Le chirurgien Bertrand de Latour parle de l’apport du robot : “Pourquoi le choix du robot ? Le robot permet de faire des incisions qui font 8 mm, on est donc dans le mini invasif, au lieu de faire une cicatrice qui fait 35 à 40 cm, au lieu de scier un os, au lieu d'écarter des côtes, on fait juste des petits orifices qui font 8 mm entre les côtes. On crée moins d'inflammation, moins de douleur et moins de mutilation pour le patient. Le bistouri, c'est une mutilation, pour un bénéfice, mais c'est une forme de mutilation. Et plus la mutilation est petite, en pouvant soigner les gens, plus il y a un bénéfice pour le patient”.

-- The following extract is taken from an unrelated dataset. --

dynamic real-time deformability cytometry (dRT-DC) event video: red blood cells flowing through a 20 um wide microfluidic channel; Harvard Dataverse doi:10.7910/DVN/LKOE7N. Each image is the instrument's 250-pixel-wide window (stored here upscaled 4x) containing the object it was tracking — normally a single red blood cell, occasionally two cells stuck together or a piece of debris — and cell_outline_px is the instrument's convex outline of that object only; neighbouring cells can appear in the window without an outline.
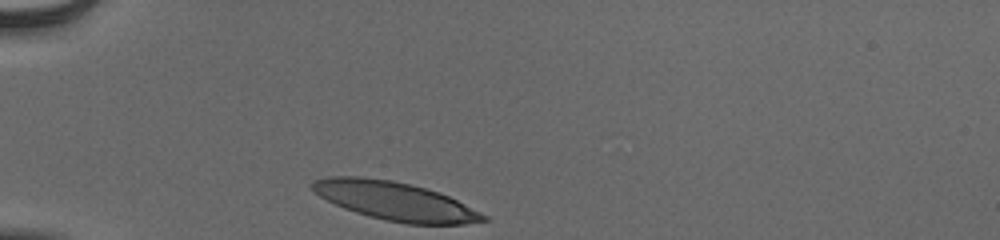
{"species": "human", "species_latin": "Homo sapiens", "temperature_condition": "cold", "stored_images_in_passage": 30, "camera_frame_rate_fps": 3000, "um_per_image_px": 0.085, "donor": {"sex": "male"}, "frame": {"image": 1, "passage_image": 1, "time_ms": 0.0, "image_size_px": [1000, 240], "cell_outline_px": [[492, 220], [464, 224], [408, 224], [384, 220], [368, 216], [344, 208], [320, 196], [308, 188], [308, 184], [312, 180], [328, 176], [360, 176], [392, 180], [424, 188], [448, 196], [488, 216]], "centroid_in_image_um": [33.53, 17.08], "position_along_channel_um": 51.5, "area_um2": 38.32}}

Si cette technique de la cœlioscopie est toujours pratiquée, le robot monte en puissance. Grâce à ses bras démultipliés, ses instruments corrigent les tremblements, leurs rotations offrant des accès inédits à l'intérieur du corps, il séduit les chirurgiens - surtout les jeunes... Et que dire du patient qui voit la durée de sa convalescence se réduire avec la taille de sa cicatrice...
Nous sommes au début d'une nouvelle aventure et les études manquent. Le coût de la machine est un frein (autour de 2 M€). Si le chirurgien est encore aux commandes de sa machine (appelée improprement robot), qu'en sera-t-il demain avec l'intelligence artificielle, où l'on pourra répéter l'opération sur le clone du malade afin de réaliser « l'opération parfaite » ?
Pour Bertrand de Latour, le chirurgien gardera une place centrale : “Je ne pense pas qu'on arrive à mettre une machine qui pilote seule comme un avion sans humain. Mais oui, je suis d'accord avec cette définition, ça sera une comanipulation, le robot aura l'autonomie et le chirurgien sera là pour reprendre la main à tout moment et pour analyser la situation”, car ajoute-t-il : “Tout peut tomber en panne. C'est pour ça que, en disant le robot va devenir totalement autonome, c'est illusoire. Est-ce qu'un chirurgien tombe en panne ? Non, et il est toujours en équipe, il faut donc confier ça à une équipe et non pas une machine”.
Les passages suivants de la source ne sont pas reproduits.